• **Texto fornecido**
Vamos a uma thread sobre a curiosa história da Dívida Pública Brasileira (com pitadas de sistema bancário, política monetária e tudo mais).
Tudo o que ninguém quer ler numa sexta-feira.
Ok, a história da dívida do Brasil começa lá atrás, quando isso aqui ainda era colônia (1500~1808).
Os governadores (que eram tipo uns reizinhos na época) pegavam empréstimos como dívida pública. Como isso aqui é Brasil, obviamente o público já se confundia com o privado.
Daí, em 1808, vem a galera lá de Portugal pra cá com corte e tudo e você imagina: "vão por fim à baderna!"
De forma alguma.
Ok, eles até criaram a Caixa de Amortização pra cuidar da dívida pública e separaram o que é dívida do governante e o que é dívida do país.
O problema é que eles também criaram o famigerado Banco do Brasil (naquela época, ele bancava oficialmente os gastos do governo).
E pra dar uma mãozinha ao primogênito, praticamente impediram que qualquer outro banco aparecesse por aqui.
O resultado? Um sistema financeiro patético.
A vida dá voltas. Chega a República e rola o óbvio: o governo quer gastar, mas não tem dinheiro.
A alternativa? Dívida.
Acontece que... praticamente não tem sistema financeiro. Então, quem vai comprar os títulos da dívida?
Inclusive, esse é um exemplo curioso de como dá pro governo não conseguir se financiar internamente.
Bom, sem conseguir dinheiro emprestado e sem poder aumentar os impostos (tempos agitados, qualquer coisa poderia terminar numa revolta), só restou emitir moeda.
A questão é: quem vai emitir a moeda? (segura aí que essa é boa)

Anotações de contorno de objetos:
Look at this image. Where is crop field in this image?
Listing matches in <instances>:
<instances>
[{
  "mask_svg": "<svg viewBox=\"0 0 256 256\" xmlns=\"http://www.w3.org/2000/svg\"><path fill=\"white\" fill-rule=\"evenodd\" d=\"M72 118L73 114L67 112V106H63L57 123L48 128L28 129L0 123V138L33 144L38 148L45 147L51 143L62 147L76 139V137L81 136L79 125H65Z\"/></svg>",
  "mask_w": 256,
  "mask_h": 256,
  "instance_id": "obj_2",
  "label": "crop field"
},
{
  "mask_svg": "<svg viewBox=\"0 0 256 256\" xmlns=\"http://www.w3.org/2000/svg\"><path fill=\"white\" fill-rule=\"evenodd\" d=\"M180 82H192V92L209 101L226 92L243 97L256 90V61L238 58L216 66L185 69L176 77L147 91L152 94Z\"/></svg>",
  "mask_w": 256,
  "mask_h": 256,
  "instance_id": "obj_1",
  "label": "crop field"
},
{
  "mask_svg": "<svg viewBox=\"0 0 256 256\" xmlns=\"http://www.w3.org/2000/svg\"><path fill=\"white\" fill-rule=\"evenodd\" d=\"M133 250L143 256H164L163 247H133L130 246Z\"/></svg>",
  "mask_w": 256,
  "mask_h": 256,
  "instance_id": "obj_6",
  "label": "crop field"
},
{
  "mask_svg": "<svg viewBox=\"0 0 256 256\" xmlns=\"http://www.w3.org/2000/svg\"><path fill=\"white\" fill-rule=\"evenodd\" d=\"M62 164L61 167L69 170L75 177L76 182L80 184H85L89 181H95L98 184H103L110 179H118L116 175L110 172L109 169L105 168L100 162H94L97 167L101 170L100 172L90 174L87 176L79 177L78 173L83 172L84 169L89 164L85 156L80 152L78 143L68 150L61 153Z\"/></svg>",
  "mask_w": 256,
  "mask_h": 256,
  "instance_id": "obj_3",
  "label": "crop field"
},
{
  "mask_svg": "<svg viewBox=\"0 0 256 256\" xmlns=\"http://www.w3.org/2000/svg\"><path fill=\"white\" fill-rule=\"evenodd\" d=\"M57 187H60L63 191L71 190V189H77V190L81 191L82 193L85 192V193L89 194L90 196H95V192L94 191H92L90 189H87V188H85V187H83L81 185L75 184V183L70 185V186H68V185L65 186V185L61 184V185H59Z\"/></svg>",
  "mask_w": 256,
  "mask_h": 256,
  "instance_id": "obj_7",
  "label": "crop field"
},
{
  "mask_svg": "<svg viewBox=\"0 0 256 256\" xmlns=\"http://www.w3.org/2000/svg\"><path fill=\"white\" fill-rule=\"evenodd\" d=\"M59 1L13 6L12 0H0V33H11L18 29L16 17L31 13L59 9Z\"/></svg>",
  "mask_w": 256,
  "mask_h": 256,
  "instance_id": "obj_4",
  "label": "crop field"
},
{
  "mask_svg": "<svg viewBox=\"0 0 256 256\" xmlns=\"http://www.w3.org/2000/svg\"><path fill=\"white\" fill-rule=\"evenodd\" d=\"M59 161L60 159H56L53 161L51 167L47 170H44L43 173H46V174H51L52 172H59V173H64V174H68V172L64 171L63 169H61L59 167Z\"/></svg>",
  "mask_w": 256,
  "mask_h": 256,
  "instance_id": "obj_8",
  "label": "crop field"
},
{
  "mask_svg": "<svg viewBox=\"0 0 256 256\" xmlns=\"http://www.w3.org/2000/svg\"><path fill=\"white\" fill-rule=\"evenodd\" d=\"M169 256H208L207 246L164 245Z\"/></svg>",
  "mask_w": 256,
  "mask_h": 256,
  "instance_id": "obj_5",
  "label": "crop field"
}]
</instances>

• **Instrução escrita A**
Segundo o texto sobre a dívida pública brasileira, que instituição foi criada para cuidar da dívida pública depois da chegada da corte em 1808?
• **Instrução escrita B**
No texto sobre a dívida pública brasileira, reescreva o trecho que se inicia com as palavras que contêm "Daí, em 1808, vem" e se encerra em "não tem dinheiro.", trocando "famigerado" por "notório".
O material é independente do texto e não tem relação com ele.

• **Resposta completa A**
A Caixa de Amortização.

• **Resposta completa B**
Daí, em 1808, vem a galera lá de Portugal pra cá com corte e tudo e você imagina: "vão por fim à baderna!"
De forma alguma.
Ok, eles até criaram a Caixa de Amortização pra cuidar da dívida pública e separaram o que é dívida do governante e o que é dívida do país.
O problema é que eles também criaram o notório Banco do Brasil (naquela época, ele bancava oficialmente os gastos do governo).
E pra dar uma mãozinha ao primogênito, praticamente impediram que qualquer outro banco aparecesse por aqui.
O resultado? Um sistema financeiro patético.
A vida dá voltas. Chega a República e rola o óbvio: o governo quer gastar, mas não tem dinheiro.